Because of one patient with dose-limiting toxicity, six patients were treated at dose level 1. Level 2, with three patients enrolled and one patient with dose-limiting toxicity, is currently being studied. A total of 18 cycles of UFT/vinorelbine have been administered. At level 1, because of progressive disease, five patients have received only two cycles; although the last patient has received six cycles.
Thus far, no grade 3/4 episodes of hematologic toxicity have been observed. One patient at each dose level, however, was unable to take one of the three vinorelbine doses because of grade 2 neutropenia at day 15 (dose-limiting toxicity).
No grade 3/4 nonhematologic toxicities have been observed. Table 3 illustrates the overall incidence of grade 1/2 nonhematologic toxicities, including nausea/vomiting, diarrhea, constipation, hand/foot syndrome, fatigue, and stomatitis.
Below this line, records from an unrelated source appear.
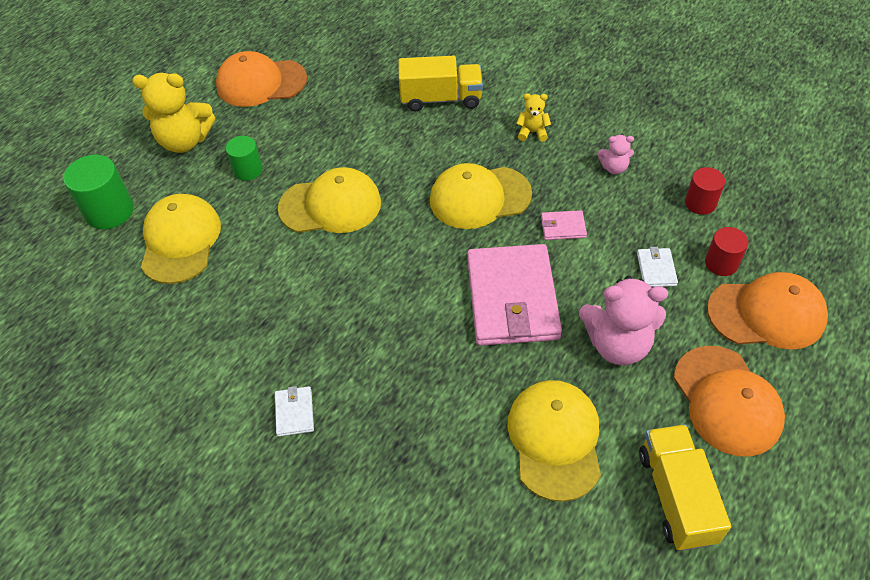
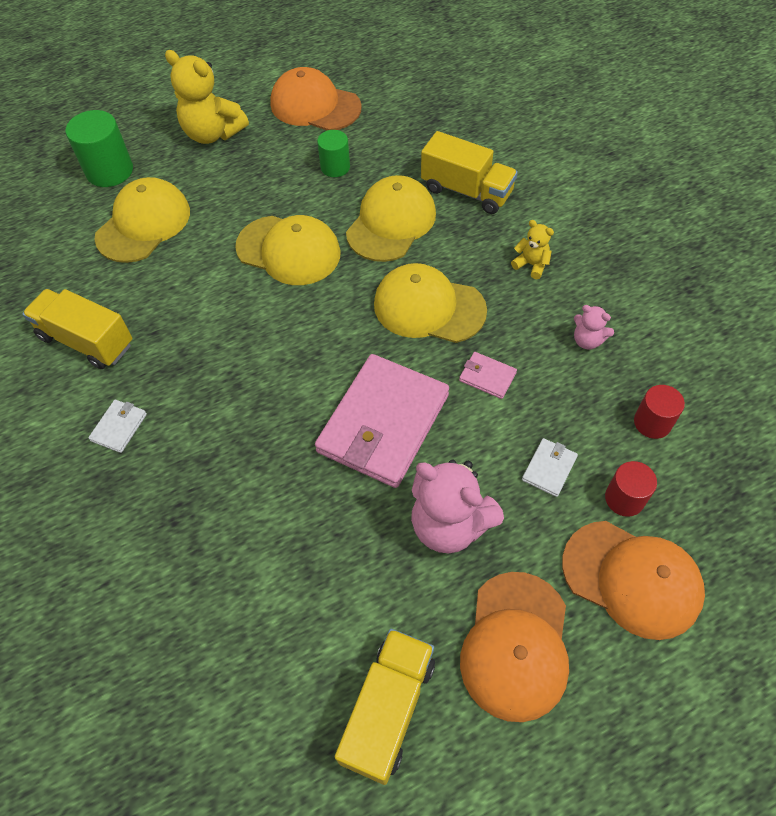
camera: 30 degrees right, 5 degrees up
(205, 359) = (86, 341): none -> yellow truck
(248, 170) = (244, 184): green cylinder -> green cylinder (335, 167)
(555, 440) = (317, 584): yellow cap -> yellow cap (391, 223)

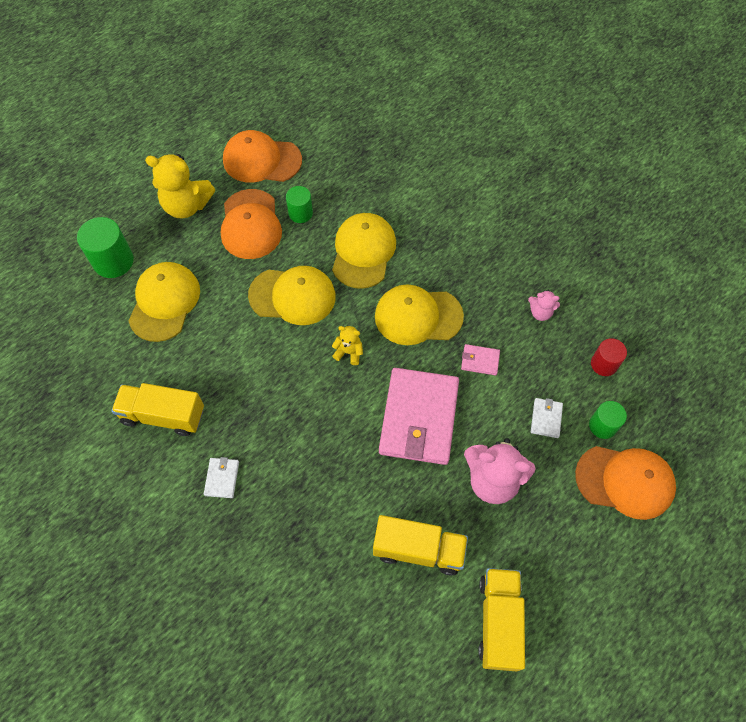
camera: 20 degrees left, 5 degrees up
(466, 191) = (411, 210): yellow truck -> yellow truck (418, 549)
(515, 645) = (566, 551): orange cap -> orange cap (251, 224)
(531, 265) = (480, 261): yellow teddy bear -> yellow teddy bear (349, 352)
(624, 498) = (602, 426): red cylinder -> green cylinder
The pharmacokinetics of UFT and vinorelbine were evaluated in the six patients enrolled at level 1. For the AUC0-6h of 5-FU, uracil, and tegafur, the results are shown in Table 4. For the patient who developed a dose-limiting toxicity at day 15 (inability to give the vinorelbine dose because of grade 2 neutropenia), the AUC0-6h of 5-FU and uracil were significantly higher (P < .01) than noted for the other patients. The vinorelbine pharmacokinetic values are reported in Table 5 for these five patients.
The six patients at level 1 were evaluable for antitumor response. One had a partial response in liver metastasis. The remaining five patients experienced disease progression after two cycles.
We report the very preliminary results of an ongoing study that is currently enrolling patients at dose level 2. Two patients with dose-limiting toxicity have been observed: one patient at each dose level was unable to receive one of the three vinorelbine doses because of grade 2 neutropenia at day 15. The pharmacokinetic study involving the six patients at level 1 has indicated a significant increase at day 15 of AUC0-6h of 5-FU and uracil for the patient with dose-limiting toxicity.